The given source code simulated – in the most elementary form – a company that organizes safaris. The original source code that was presented to the participants can be found here: https://github.com/okummer/ConcurrencyJungle
The task was to fix scalability issues in the code. The exact extend of the scalability issues was not mentioned, which initially did not seem to disconcert anyone. It was allowed to change the code in any way. It was pointed out that the developer of the existing code was no longer with the company.
The participants decided to try mob programming for this task. This led to very interesting discussions and provided me with a natural way to drop the occasional comment on possible alternate solutions. See http://marcabraham.wordpress.com/2014/02/05/what-on-earth-is-mob-programming for details on mob programming.
If you want to do this exercise in your dojo, it is a good idea to have someone with experience in concurrent programming attend the dojo, so that bad solutions can be spotted and hints can be given.
Spoiler alert: The remainder of this text contains hints that might lessen the experience of solving the problem oneself.
The code was sprinkled with various style issues and small inconsistencies that were supposed to serve as warm-up exercises and as distractions during the actual programming.
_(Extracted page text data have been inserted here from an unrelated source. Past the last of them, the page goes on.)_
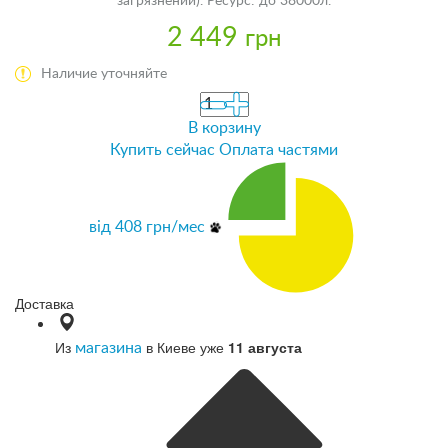
загрязнений). Ресурс: до 38000л.
2 449
грн
Наличие уточняйте
В корзину
Купить сейчас
Оплата частями
від
408
грн/мес
Доставка
Из
в Киеве уже
11 августа
магазина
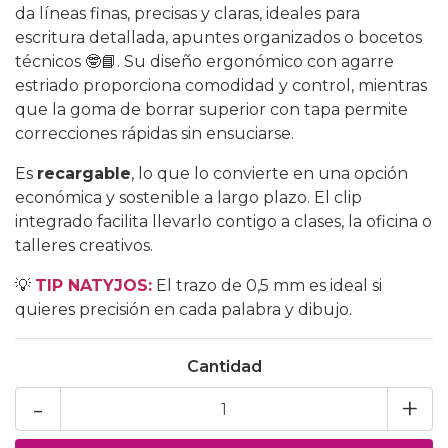
da líneas finas, precisas y claras, ideales para
escritura detallada, apuntes organizados o bocetos
técnicos 🤓📘. Su diseño ergonómico con agarre
estriado proporciona comodidad y control, mientras
que la goma de borrar superior con tapa permite
correcciones rápidas sin ensuciarse.
Es
recargable
, lo que lo convierte en una opción
económica y sostenible a largo plazo. El clip
integrado facilita llevarlo contigo a clases, la oficina o
talleres creativos.
💡
TIP NATYJOS:
El trazo de 0,5 mm es ideal si
quieres precisión en cada palabra y dibujo.
Cantidad
-
+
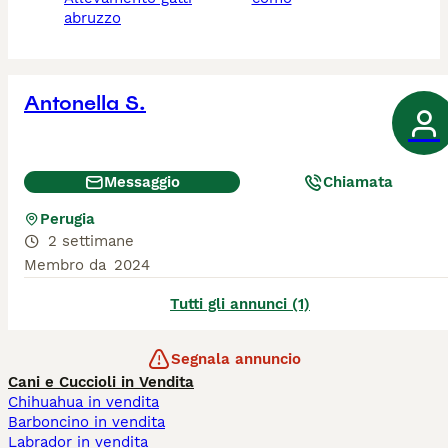
abruzzo
Antonella S.
Messaggio
Chiamata
Perugia
2 settimane
Membro da
2024
Tutti gli annunci (1)
Segnala annuncio
Cani e Cuccioli in Vendita
Chihuahua in vendita
Barboncino in vendita
Labrador in vendita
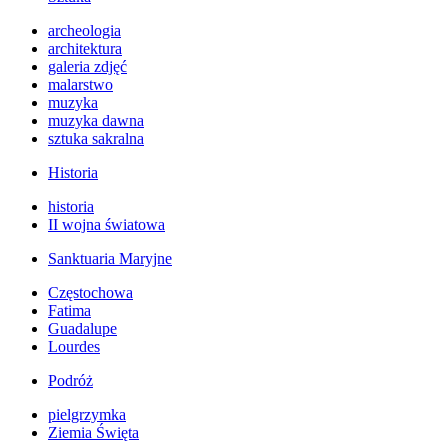
archeologia
architektura
galeria zdjęć
malarstwo
muzyka
muzyka dawna
sztuka sakralna
Historia
historia
II wojna światowa
Sanktuaria Maryjne
Częstochowa
Fatima
Guadalupe
Lourdes
Podróż
pielgrzymka
Ziemia Święta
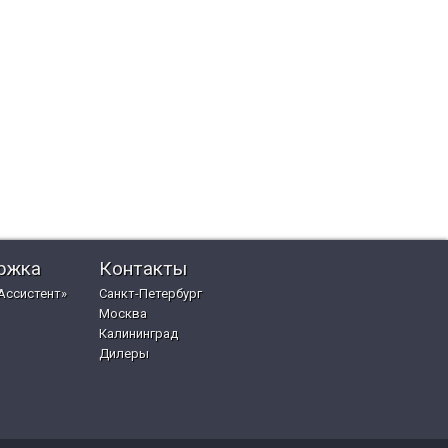
ржка
Контакты
Ассистент»
Санкт-Петербург
Москва
Калининград
Дилеры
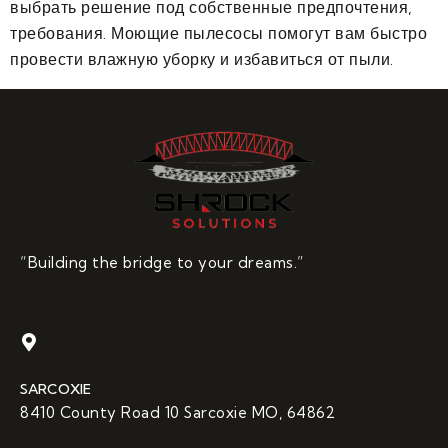
выбрать решение под собственные предпочтения,
требования. Моющие пылесосы помогут вам быстро
провести влажную уборку и избавиться от пыли.
“Building the bridge to your dreams.”
SARCOXIE
8410 County Road 10 Sarcoxie MO, 64862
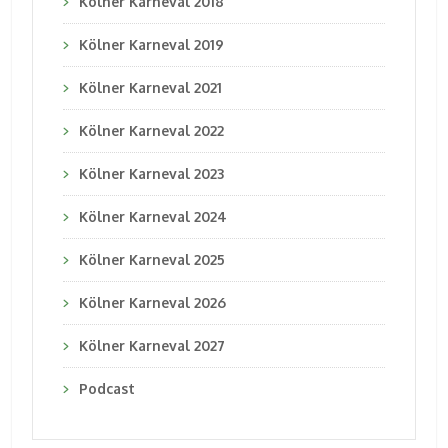
Kölner Karneval 2018
Kölner Karneval 2019
Kölner Karneval 2021
Kölner Karneval 2022
Kölner Karneval 2023
Kölner Karneval 2024
Kölner Karneval 2025
Kölner Karneval 2026
Kölner Karneval 2027
Podcast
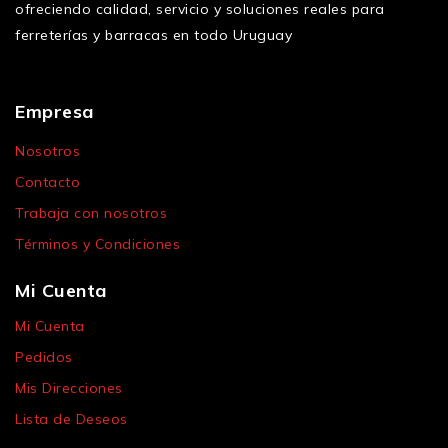
ofreciendo calidad, servicio y soluciones reales para
ferreterías y barracas en todo Uruguay
Empresa
Nosotros
Contacto
Trabaja con nosotros
Términos y Condiciones
Mi Cuenta
Mi Cuenta
Pedidos
Mis Direcciones
Lista de Deseos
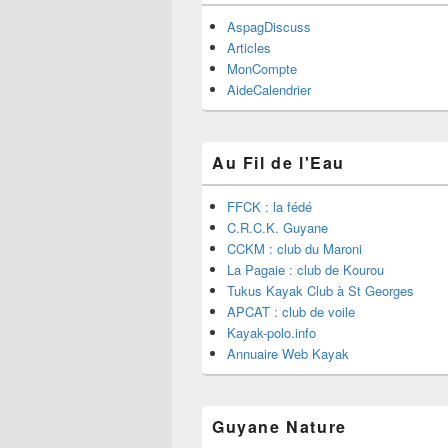
AspagDiscuss
Articles
MonCompte
AideCalendrier
Au Fil de l'Eau
FFCK : la fédé
C.R.C.K. Guyane
CCKM : club du Maroni
La Pagaie : club de Kourou
Tukus Kayak Club à St Georges
APCAT : club de voile
Kayak-polo.info
Annuaire Web Kayak
Guyane Nature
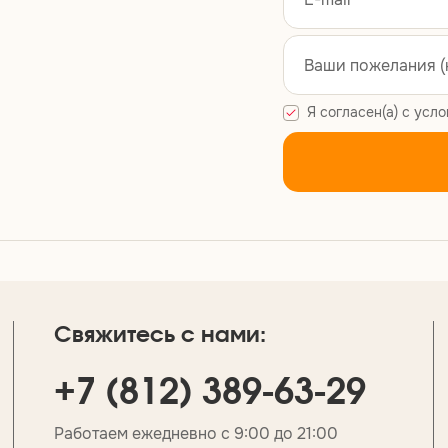
Я согласен(а) с усл
Свяжитесь с нами:
+7 (812) 389-63-29
Работаем ежедневно с 9:00 до 21:00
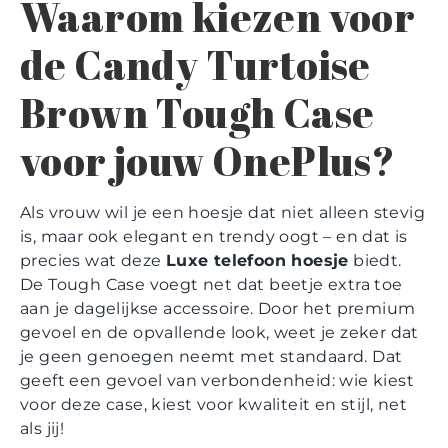
Waarom kiezen voor
de Candy Turtoise
Brown Tough Case
voor jouw OnePlus?
Als vrouw wil je een hoesje dat niet alleen stevig
is, maar ook elegant en trendy oogt – en dat is
precies wat deze
Luxe telefoon hoesje
biedt.
De Tough Case voegt net dat beetje extra toe
aan je dagelijkse accessoire. Door het premium
gevoel en de opvallende look, weet je zeker dat
je geen genoegen neemt met standaard. Dat
geeft een gevoel van verbondenheid: wie kiest
voor deze case, kiest voor kwaliteit en stijl, net
als jij!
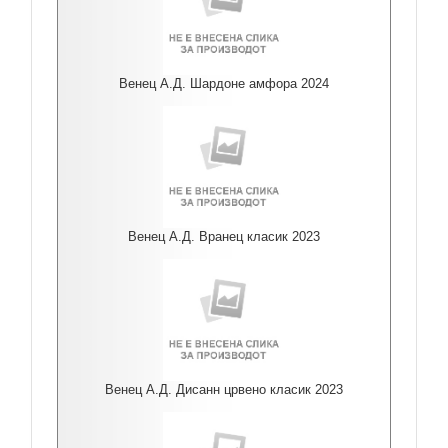
Венец А.Д. Шардоне амфора 2024
Венец А.Д. Вранец класик 2023
Венец А.Д. Дисанн црвено класик 2023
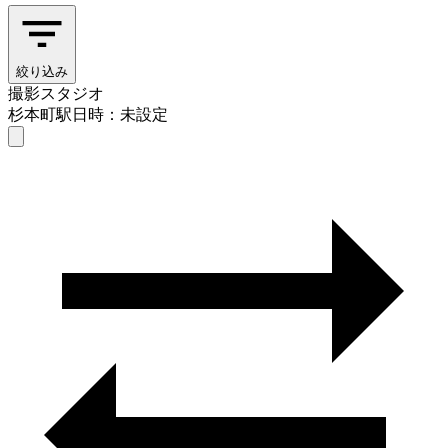
絞り込み
撮影スタジオ
杉本町駅
日時：未設定
撮影スタジオ
杉本町駅
日時を選ぶ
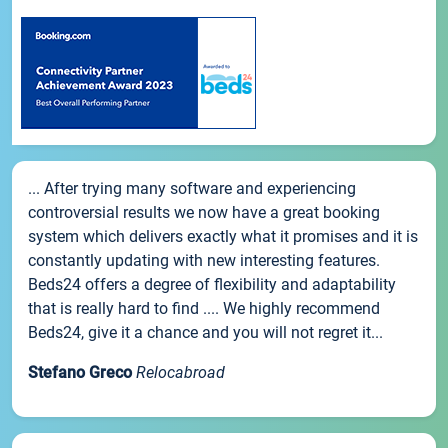
... After trying many software and experiencing
controversial results we now have a great booking
system which delivers exactly what it promises and it is
constantly updating with new interesting features.
Beds24 offers a degree of flexibility and adaptability
that is really hard to find .... We highly recommend
Beds24, give it a chance and you will not regret it...
Stefano Greco
Relocabroad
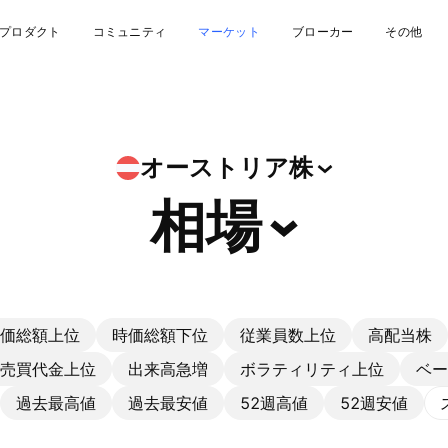
プロダクト
コミュニティ
マーケット
ブローカー
その他
オーストリア株
相場
価総額上位
時価総額下位
従業員数上位
高配当株
売買代金上位
出来高急増
ボラティリティ上位
ベー
過去最高値
過去最安値
52週高値
52週安値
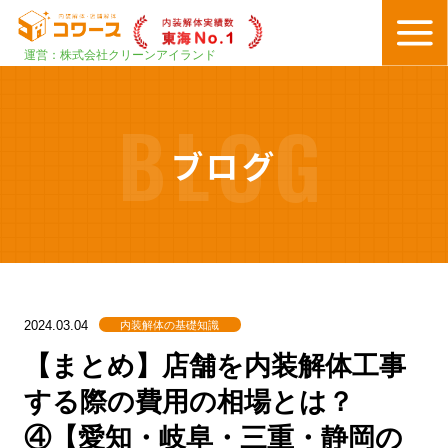
運営：株式会社クリーンアイランド
BLOG
ブログ
内装解体の基礎知識
2024.03.04
【まとめ】店舗を内装解体工事
する際の費用の相場とは？
④【愛知・岐阜・三重・静岡の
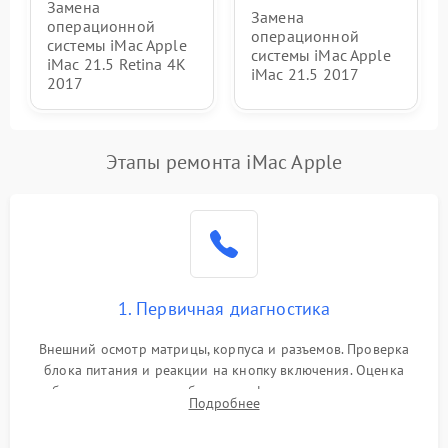
Замена
Замена
операционной
операционной
системы iMac Apple
системы iMac Apple
iMac 21.5 Retina 4K
iMac 21.5 2017
2017
Этапы ремонта iMac Apple
1. Первичная диагностика
Внешний осмотр матрицы, корпуса и разъемов. Проверка
блока питания и реакции на кнопку включения. Оценка
изображения, звука и работы периферии для сужения круга
Подробнее
возможных неисправностей перед вскрытием.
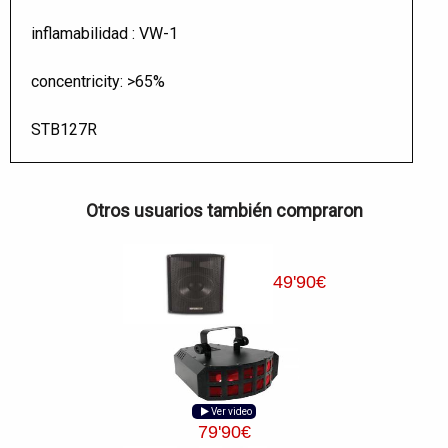
inflamabilidad : VW-1
concentricity: >65%
STB127R
Otros usuarios también compraron
49
'90
€
Ver video
79
'90
€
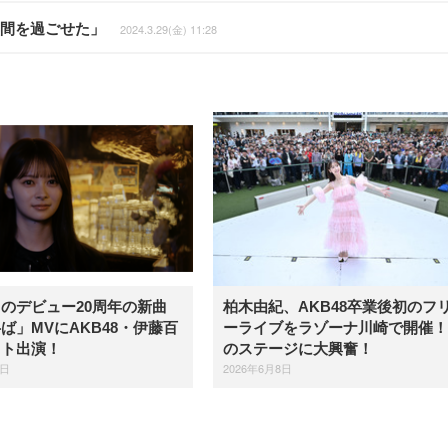
年間を過ごせた」
2024.3.29(金) 11:28
のデビュー20周年の新曲
柏木由紀、AKB48卒業後初のフ
ば」MVにAKB48・伊藤百
ーライブをラゾーナ川崎で開催！
スト出演！
のステージに大興奮！
8日
2026年6月8日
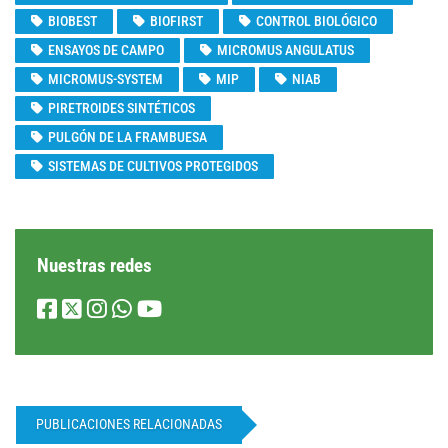
BIOBEST
BIOFIRST
CONTROL BIOLÓGICO
ENSAYOS DE CAMPO
MICROMUS ANGULATUS
MICROMUS-SYSTEM
MIP
NIAB
PIRETROIDES SINTÉTICOS
PULGÓN DE LA FRAMBUESA
SISTEMAS DE CULTIVOS PROTEGIDOS
Nuestras redes
PUBLICACIONES RELACIONADAS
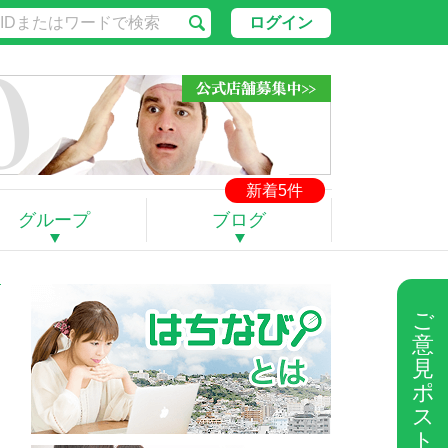
ログイン
新着5件
グループ
ブログ
ご
意
見
ポ
ス
ト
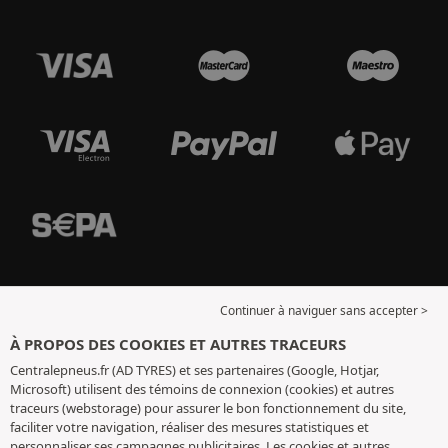
Continuer à naviguer sans accepter >
À PROPOS DES COOKIES ET AUTRES TRACEURS
Centralepneus.fr (AD TYRES) et ses partenaires (Google, Hotjar,
Microsoft) utilisent des témoins de connexion (cookies) et autres
traceurs (webstorage) pour assurer le bon fonctionnement du site,
faciliter votre navigation, réaliser des mesures statistiques et
personnaliser ses campagnes publicitaires. Les cookies et autres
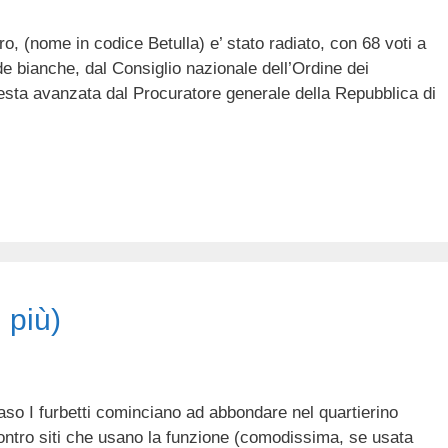
ro, (nome in codice Betulla) e’ stato radiato, con 68 voti a
de bianche, dal Consiglio nazionale dell’Ordine dei
hiesta avanzata dal Procuratore generale della Repubblica di
 più)
aso I furbetti cominciano ad abbondare nel quartierino
ontro siti che usano la funzione (comodissima, se usata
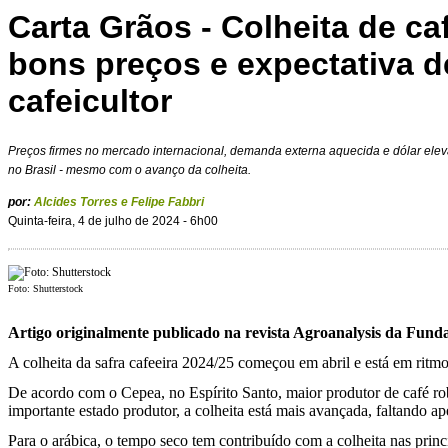
Carta Grãos - Colheita de c
bons preços e expectativa d
cafeicultor
Preços firmes no mercado internacional, demanda externa aquecida e dólar elev
no Brasil - mesmo com o avanço da colheita.
por:
Alcides Torres e Felipe Fabbri
Quinta-feira, 4 de julho de 2024 - 6h00
Foto: Shutterstock
Artigo originalmente publicado na revista Agroanalysis da Fund
A colheita da safra cafeeira 2024/25 começou em abril e está em ritm
De acordo com o Cepea, no Espírito Santo, maior produtor de café rob
importante estado produtor, a colheita está mais avançada, faltando 
Para o arábica, o tempo seco tem contribuído com a colheita nas princi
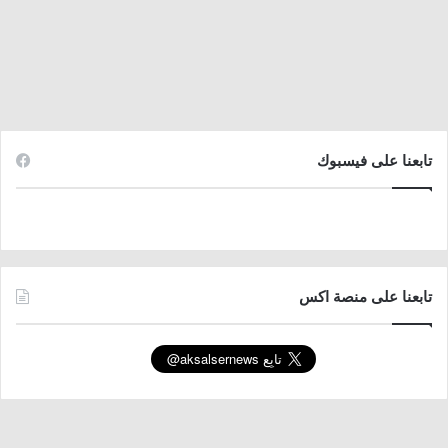
تابعنا على فيسبوك
تابعنا على منصة اكس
However, the participants ignored the small issues, hardly looking at the code. Instead, they headed straight to the test class, which actually seemed to test relevant aspects of the program. Of course it didn’t. It took some time until all of the blunders in the (green) tests were discovered and the tests were rewritten. It became quite obvious how existing code, even code that one should be suspicious of, can be accepted at face value.
After much test writing, some risen eyebrows, and finally a debugging session, it became clear why the code did not scale: nearly every method was synchronized. After removing the central synchronization point, which allowed exactly one safari at any given time, the program immediately ran into a deadlock. It was designed that way, of course, but the surprising takeaway was that you can get deadlocks by removing locks.
Only now did the participants look more closely at the entire set of classes. The code was a jungle of interrelated code that exhibited a highly interwoven call structure. Of course, this is bad news for concurrency requirements. Furthermore, the code suggested that this is really a thoroughly chosen architecture that closely matches the application domain. Thoroughly chosen, yes, but …
At this point, some approaches were considered and it was decided to reduce the potential for deadlock by removing those locks that were provably not necessary, because they protected immutable data or data that was accessed in one thread, only. The participants were very careful in this phase, avoiding a trap that would have led to an inconsistent object graph when synchronizing too little. I was quite proud of them.
When all was done, we talked a little about the result of the refactorings and about general approaches to deadlock avoidance.
It was a lot of fun to do this exercise. It turned out to contain the right amount to trickery, so that a robust solution was found before time was up. If there had been more time, code cleanup and further testing would surely have been possible.